Note. The labels we use are completely up to us. This would be equivalent:
med_model <- "
intention ~ religiosity
intention ~ peppapig * hlc
hlc ~ kermit * religiosity
indirect:= kermit * peppapig
"
Finally, we estimate our model.
It is common to estimate the indirect effect using bootstrapping (a method of resampling the data with replacement, thousands of times, in order to empirically generate a sampling distribution). We can do this easily in lavaan, using the sem()
function:
mm1.est <- sem(med_model, data=vax, se = "bootstrap")
And we can get out estimates for all our parameters, including the one we created called “indirect.”
summary(mm1.est, ci = TRUE)
## lavaan 0.6-8 ended normally after 26 iterations
##
## Estimator ML
## Optimization method NLMINB
## Number of model parameters 5
##
## Number of observations 100
##
## Model Test User Model:
##
## Test statistic 0.000
## Degrees of freedom 0
##
## Parameter Estimates:
##
## Standard errors Bootstrap
## Number of requested bootstrap draws 1000
## Number of successful bootstrap draws 1000
##
## Regressions:
## Estimate Std.Err z-value P(>|z|) ci.lower ci.upper
## intention ~
## religiosty 0.270 1.028 0.263 0.793 -1.763 2.381
## hlc (a) 5.971 0.936 6.380 0.000 4.040 7.773
## hlc ~
## religiosty (b) 0.508 0.090 5.658 0.000 0.351 0.693
##
## Variances:
## Estimate Std.Err z-value P(>|z|) ci.lower ci.upper
## .intention 62.090 7.659 8.107 0.000 46.049 75.756
## .hlc 0.753 0.106 7.123 0.000 0.540 0.946
##
## Defined Parameters:
## Estimate Std.Err z-value P(>|z|) ci.lower ci.upper
## indirect 3.033 0.684 4.432 0.000 1.877 4.497
This week’s lab focuses on the technique of path analysis using the same context as previous weeks: conduct problems in adolescence. In this week’s example, a researcher has collected data on n=557 adolescents and would like to know whether there are associations between conduct problems (both aggressive and non-aggressive) and academic performance and whether the relations are mediated by the quality of relationships with teachers.
The data is available at https://uoepsy.github.io/data/cp_teachacad.csv
First, read in the dataset.
Use the sem()
function in lavaan to specify and estimate a straightforward linear regression model to test whether aggressive and non-aggressive conduct problems significantly predict academic performance.
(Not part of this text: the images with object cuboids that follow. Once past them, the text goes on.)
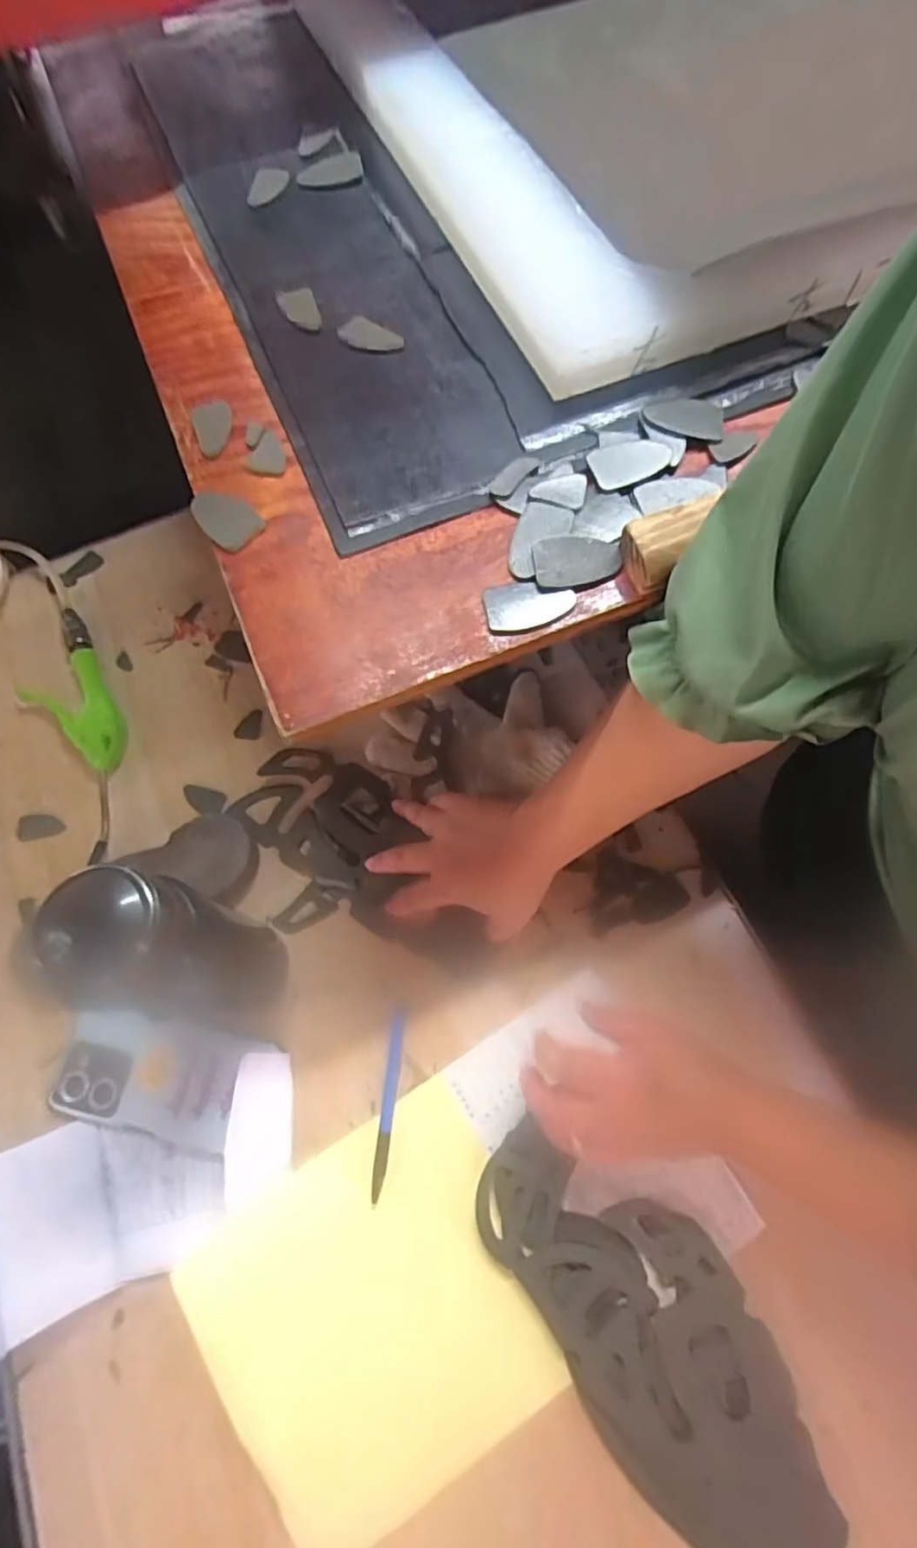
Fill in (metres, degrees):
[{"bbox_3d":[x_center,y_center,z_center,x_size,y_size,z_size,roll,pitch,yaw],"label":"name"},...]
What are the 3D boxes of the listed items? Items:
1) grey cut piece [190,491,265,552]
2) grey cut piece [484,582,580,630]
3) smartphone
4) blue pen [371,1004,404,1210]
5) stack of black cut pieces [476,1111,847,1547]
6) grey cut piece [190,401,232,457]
[{"bbox_3d":[-0.132,-0.145,0.372,0.044,0.004,0.028,41,77,16],"label":"grey cut piece"},{"bbox_3d":[0.037,-0.090,0.349,0.046,0.006,0.025,-10,70,-1],"label":"grey cut piece"},{"bbox_3d":[-0.225,0.226,0.498,0.154,0.013,0.076,9,70,6],"label":"smartphone"},{"bbox_3d":[-0.052,0.240,0.488,0.010,0.007,0.128,5,70,5],"label":"blue pen"},{"bbox_3d":[0.124,0.356,0.427,0.119,0.017,0.268,-34,72,-9],"label":"stack of black cut pieces"},{"bbox_3d":[-0.148,-0.211,0.401,0.024,0.004,0.042,-19,70,-4],"label":"grey cut piece"}]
How do your results compare to those you obtain using the lm()
function?
Now specify a model in which non-aggressive conduct problems have both a direct and indirect effect (via teacher relationships) on academic performance
Now define the indirect effect in order to test the hypothesis that non-aggressive conduct problems have both a direct and an indirect effect (via teacher relationships) on academic performance.
Fit the model and examine the 95% CI.
Specify a new parameter which is the total (direct+indirect) effect of non-aggressive conduct problems on academic performance
Now visualise the estimated model and its parameters using the semPaths()
function from the semPlot
package.
Now specify a model in which both aggressive and non-aggressive conduct problems have both direct and indirect effects (via teacher relationships) on academic performance. Include the parameters for the indirect effects.
Now estimate the model and test the significance of the indirect effects
Write a brief paragraph reporting on the results of the model estimates in Question B2. Include a Figure or Table to display the parameter estimates.